Sunday, July 5, 2009
Here we are now, sitting in the chilled trailer ground before 7. The father, daughter and son are all in their beds, grouped on the one side of this mobile contraption, myself in front of the angular heater that is humming modestly. I find that whenever I do any sort of camping, I feel very damp come time to sleep. I have not wet myself, there’s just something about the combination of thick, plaid pajama pants, several thin blankets and the cold, blunt air. I go to sleep damp and wake up damp. I wake up damp at 5:30, and then again an hour later to write. I contemplate being the first guest up and active again, so I can hush this pit in my stomach, this thing titled hunger. I’d also make a tea with that nice loon mug I met. Maybe I will bring my own tea in, discretely, because theirs isn’t that delightful. Maybe. Yes, I feel obligated, and it feels necessary to be indoors on a frosted Sunday morning as such. Perhaps I’ll transport.
The clocks are still taking turn in their clicking, and this tea is still new to me. It’s still a little before 8 and I don’t feel as bad keying my laptop because the sleeping astronaut has already showered and shut the hydraulic front door by letting it free as opposed to ensuring it made no sound by closing it closely, at miniature speeds. This is what I do until someone else does it first. I’d feel like I had too much control and indifference to other people’s resting. Don’t get me wrong, I’m not calling the astronaut cocky, I would just feel like an extremely pompous guest had I had been the one to loosely release this hydraulic door first. I even felt bad when the timed coffee maker turned on at 7:22 again, because the astronaut was sleeping, again, in the living room on the pullout. I think he thought it was me who did this and woke him up. He pours himself a glass of Brita’d water, shuts the fridge, sips, breaths, sips, sets the cup down, and turns on the television after struggling to find the remote control, so he lets Ben in, and himself out. I feel a little like a bystander, a wallflower, watching him fold blankets and tame the dog like this. Ever since yesterday afternoon, I could tell that he’d make an amazing father, one like he currently has. Maybe he will change his name too, or maybe he already has. Look at him sweeping and shooing the puppy dog and folding in the couch. Very reliable, this astronaut. Very responsible.
The daughter enters and questions the broom and dustbin, asks if the son would like to finish sweeping, and he apologizes that it was in her way. She goes to the ladies room. The father enters. In under ten minutes, this area has updated from motionless to active, very. Ben wiggles and stomps and walks under the astronaut’s limp, hanging hand to receive a subconscious pet. A sport’s program comes on the TV, and allegedly, a man named Steve McNair has died at the age of 36, the Tennessee Titans’ quarterback, number 9. The father farts.
The daughter realizes that she’s been coming to this cottage before she had her first birthday, longer than she’s been at her own house.

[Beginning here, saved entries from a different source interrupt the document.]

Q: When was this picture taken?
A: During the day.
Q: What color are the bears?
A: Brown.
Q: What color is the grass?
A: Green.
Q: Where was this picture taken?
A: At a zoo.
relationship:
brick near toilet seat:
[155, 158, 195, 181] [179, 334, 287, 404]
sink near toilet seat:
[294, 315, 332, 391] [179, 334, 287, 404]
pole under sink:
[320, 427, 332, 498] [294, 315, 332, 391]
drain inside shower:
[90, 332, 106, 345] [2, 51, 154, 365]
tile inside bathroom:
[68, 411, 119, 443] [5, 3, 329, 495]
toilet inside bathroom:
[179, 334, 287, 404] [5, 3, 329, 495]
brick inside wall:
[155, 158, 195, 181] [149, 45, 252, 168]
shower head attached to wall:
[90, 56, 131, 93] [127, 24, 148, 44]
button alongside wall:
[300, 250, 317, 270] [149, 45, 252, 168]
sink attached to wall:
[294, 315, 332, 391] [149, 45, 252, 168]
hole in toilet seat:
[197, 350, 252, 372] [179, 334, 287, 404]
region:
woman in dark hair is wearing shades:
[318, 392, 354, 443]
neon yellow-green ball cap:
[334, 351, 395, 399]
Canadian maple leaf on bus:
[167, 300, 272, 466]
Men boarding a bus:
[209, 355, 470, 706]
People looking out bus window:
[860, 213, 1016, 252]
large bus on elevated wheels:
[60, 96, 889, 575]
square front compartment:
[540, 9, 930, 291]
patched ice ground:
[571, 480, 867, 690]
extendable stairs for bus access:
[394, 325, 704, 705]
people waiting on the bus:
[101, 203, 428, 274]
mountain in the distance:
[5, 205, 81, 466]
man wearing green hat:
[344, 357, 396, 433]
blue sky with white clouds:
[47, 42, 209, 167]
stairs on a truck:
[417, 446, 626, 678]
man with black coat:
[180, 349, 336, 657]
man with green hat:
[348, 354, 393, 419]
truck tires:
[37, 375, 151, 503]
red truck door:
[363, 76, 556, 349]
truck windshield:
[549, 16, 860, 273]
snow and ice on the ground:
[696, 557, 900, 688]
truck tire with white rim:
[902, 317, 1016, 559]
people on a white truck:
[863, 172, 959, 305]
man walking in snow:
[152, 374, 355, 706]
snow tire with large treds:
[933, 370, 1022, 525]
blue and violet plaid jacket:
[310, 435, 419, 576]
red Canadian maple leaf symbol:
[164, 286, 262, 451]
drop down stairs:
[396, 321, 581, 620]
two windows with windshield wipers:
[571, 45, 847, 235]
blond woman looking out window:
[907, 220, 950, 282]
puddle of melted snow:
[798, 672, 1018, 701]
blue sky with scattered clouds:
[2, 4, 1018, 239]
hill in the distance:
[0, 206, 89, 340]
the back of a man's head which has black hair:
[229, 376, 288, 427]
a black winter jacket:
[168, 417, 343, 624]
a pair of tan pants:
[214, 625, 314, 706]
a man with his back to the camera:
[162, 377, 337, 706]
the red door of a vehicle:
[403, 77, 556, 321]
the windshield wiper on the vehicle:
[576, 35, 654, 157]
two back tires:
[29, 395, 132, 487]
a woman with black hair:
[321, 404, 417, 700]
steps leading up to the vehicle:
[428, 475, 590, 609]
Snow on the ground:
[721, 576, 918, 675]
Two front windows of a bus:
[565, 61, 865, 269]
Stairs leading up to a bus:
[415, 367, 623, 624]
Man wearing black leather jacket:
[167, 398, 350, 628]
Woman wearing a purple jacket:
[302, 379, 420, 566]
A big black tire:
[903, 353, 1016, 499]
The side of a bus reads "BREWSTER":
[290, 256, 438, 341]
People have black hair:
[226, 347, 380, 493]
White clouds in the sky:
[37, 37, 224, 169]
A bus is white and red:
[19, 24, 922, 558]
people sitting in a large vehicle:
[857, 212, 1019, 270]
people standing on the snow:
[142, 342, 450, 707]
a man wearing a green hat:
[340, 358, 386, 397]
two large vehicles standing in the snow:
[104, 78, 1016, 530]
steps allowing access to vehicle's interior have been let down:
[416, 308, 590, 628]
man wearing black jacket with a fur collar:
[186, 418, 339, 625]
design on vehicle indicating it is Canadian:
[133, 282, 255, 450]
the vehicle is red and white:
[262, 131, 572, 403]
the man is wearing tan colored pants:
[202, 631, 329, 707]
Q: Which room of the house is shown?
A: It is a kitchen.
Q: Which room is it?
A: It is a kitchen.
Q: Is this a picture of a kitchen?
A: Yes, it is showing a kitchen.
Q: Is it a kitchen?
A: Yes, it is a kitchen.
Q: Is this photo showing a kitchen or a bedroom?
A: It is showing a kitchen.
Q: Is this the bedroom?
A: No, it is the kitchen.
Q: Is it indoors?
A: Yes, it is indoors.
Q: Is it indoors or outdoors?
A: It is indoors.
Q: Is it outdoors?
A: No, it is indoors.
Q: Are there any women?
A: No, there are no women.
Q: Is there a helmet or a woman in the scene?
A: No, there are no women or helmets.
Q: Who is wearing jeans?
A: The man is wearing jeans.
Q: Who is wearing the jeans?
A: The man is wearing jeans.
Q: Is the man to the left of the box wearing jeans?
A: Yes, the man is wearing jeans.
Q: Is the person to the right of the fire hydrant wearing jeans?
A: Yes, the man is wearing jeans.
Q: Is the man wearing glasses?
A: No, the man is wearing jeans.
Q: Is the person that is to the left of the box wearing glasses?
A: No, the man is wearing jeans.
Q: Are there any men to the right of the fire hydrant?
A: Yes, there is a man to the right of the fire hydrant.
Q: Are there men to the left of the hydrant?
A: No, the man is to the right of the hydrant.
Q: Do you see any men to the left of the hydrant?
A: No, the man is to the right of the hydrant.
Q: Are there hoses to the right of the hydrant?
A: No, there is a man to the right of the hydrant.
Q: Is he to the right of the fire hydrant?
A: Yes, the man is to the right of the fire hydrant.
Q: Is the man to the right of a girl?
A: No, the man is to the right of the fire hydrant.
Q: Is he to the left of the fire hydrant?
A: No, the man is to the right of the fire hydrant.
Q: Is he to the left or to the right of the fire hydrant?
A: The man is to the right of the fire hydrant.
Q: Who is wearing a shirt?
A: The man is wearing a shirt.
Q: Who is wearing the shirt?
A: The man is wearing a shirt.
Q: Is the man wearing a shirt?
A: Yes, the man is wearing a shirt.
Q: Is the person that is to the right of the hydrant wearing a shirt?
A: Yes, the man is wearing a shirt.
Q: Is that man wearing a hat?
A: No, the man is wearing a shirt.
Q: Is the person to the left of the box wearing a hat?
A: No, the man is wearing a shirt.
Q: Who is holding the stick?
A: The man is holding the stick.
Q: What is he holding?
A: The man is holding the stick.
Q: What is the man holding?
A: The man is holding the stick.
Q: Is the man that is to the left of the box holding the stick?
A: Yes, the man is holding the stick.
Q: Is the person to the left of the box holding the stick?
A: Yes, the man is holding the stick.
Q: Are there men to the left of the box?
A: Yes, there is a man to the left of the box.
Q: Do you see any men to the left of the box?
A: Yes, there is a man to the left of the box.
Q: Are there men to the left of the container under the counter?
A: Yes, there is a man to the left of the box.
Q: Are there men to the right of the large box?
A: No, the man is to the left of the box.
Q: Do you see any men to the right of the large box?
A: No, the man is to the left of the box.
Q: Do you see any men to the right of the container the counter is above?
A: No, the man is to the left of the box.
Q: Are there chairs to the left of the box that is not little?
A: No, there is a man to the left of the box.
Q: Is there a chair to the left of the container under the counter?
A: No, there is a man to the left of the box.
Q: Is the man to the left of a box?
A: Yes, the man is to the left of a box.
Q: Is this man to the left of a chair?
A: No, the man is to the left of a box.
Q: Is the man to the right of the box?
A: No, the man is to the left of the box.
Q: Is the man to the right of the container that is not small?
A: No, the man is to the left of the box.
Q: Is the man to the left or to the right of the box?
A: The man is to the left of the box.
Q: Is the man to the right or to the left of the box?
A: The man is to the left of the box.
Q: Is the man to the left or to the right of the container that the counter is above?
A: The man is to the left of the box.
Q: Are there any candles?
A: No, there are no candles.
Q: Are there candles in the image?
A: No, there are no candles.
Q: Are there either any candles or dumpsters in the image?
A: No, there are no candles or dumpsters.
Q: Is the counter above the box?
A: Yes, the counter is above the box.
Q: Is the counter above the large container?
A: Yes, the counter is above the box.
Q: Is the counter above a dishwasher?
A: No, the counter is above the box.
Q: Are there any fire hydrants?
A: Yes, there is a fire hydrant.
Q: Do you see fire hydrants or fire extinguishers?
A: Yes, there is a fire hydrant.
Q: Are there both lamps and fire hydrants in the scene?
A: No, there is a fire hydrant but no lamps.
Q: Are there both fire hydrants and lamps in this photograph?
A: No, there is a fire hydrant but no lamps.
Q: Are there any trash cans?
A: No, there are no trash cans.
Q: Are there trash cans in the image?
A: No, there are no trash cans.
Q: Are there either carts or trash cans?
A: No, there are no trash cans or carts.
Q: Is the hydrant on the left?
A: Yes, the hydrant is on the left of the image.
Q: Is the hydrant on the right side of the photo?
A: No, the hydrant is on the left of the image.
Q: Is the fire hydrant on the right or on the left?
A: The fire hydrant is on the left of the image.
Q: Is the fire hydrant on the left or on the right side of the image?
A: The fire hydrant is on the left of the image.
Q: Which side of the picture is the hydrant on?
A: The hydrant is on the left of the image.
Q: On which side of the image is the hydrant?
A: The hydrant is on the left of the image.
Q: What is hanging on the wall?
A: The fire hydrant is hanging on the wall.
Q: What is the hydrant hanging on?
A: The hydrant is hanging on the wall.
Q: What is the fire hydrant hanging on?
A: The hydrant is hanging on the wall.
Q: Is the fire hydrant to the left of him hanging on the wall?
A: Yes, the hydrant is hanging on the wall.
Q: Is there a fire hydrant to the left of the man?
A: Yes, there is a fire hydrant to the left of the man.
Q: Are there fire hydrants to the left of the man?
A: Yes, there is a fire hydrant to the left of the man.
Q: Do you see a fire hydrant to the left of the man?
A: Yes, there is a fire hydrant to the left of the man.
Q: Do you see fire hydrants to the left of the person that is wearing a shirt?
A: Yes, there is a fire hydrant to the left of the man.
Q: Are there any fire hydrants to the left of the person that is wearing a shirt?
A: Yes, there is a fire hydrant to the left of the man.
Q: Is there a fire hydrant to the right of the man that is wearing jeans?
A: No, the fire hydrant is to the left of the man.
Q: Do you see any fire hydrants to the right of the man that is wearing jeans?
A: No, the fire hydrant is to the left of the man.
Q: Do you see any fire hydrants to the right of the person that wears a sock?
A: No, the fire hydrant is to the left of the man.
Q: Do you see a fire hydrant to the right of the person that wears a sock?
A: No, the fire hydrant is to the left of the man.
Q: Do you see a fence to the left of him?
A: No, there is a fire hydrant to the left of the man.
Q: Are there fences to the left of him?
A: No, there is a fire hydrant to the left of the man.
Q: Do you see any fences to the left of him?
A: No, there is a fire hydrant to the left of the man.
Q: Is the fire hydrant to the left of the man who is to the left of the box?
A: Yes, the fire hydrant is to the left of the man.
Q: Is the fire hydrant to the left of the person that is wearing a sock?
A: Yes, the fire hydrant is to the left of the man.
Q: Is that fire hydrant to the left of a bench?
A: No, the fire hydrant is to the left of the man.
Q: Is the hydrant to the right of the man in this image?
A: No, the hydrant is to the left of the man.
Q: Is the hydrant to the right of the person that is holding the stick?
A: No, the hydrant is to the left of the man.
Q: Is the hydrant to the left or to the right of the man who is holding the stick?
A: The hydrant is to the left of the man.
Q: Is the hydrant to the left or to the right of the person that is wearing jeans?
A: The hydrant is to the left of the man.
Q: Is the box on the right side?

I sit in wonder, trying to choose a spot somewhat like hers, a spot that I've been forever going and coming to and from, a place that feels like that friend you see every year, turned every other year, but still manage to laugh your asses off with throughout the early hours, about things you laughed about when you were ten. Your humour matures, as well as your bodies, but you still insist on sleeping in the same bed, despite both your parents requests, because you may accidentally conceive a baby, right? Kids...
(More) Pretty things.
I am now diagonal along one of the beds in the trailer, all alone. The lighting and overall personality of this trailer at this time is simply indescribable, so I will make and include a video of a couple passing seconds. I feel a sun burn forming on the surface, and then some of my skin. I feel chapped and cracky. There are drying t-shirts and towels and shorts and bathing suits hanging on the banister from previous mischievous adventures down by the bay where the watermelon grows. The smoke of the happy barbecue passes my view, in between the banister and the minutely unzipped window of this trailer, and it smells like Gods and Goddesses and the most perfect memory you can think of injected up my nose, passing through my canals, making my brain insane.